_GIVEN ENTRIES:_
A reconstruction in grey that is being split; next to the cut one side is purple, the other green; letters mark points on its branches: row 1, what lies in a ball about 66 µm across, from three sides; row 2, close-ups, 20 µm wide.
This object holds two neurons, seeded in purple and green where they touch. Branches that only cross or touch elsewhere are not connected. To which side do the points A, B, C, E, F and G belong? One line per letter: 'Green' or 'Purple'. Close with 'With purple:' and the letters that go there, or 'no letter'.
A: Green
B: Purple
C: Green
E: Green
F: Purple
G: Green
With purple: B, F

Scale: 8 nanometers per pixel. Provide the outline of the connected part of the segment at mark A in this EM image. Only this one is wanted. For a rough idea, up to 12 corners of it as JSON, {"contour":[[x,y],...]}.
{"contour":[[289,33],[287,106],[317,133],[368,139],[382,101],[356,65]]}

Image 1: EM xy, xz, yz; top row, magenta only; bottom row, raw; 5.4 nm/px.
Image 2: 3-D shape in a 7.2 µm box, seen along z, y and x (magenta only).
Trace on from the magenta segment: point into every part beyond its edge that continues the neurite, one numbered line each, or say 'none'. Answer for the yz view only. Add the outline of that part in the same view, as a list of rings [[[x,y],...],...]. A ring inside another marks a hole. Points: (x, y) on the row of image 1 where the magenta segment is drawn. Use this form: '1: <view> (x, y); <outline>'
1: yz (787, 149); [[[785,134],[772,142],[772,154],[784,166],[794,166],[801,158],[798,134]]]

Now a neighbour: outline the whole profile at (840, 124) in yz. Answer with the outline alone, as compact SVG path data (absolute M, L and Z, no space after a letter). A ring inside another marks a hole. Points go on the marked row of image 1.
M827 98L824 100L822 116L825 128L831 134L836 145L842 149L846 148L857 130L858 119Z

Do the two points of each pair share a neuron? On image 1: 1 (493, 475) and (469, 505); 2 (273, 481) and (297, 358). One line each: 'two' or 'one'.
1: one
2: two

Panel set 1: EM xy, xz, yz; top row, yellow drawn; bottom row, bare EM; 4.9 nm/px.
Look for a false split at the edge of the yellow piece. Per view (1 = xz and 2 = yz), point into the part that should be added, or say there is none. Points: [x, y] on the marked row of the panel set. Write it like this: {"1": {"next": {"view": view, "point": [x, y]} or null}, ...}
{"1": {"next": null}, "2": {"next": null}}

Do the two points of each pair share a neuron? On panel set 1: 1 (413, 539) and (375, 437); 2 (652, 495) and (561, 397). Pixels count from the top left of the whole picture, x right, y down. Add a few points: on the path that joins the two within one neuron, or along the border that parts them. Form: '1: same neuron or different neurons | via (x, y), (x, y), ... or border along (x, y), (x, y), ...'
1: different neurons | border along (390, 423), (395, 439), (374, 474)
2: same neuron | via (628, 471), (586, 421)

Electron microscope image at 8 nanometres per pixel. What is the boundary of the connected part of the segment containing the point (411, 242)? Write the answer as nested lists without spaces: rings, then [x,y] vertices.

_EXERCISE REQUIREMENTS:_ What the answer needs is every line from the data above with "bottom" in it.

_ANSWER BELOW:_
Image 1: EM xy, xz, yz; top row, magenta only; bottom row, raw; 5.4 nm/px.
Panel set 1: EM xy, xz, yz; top row, yellow drawn; bottom row, bare EM; 4.9 nm/px.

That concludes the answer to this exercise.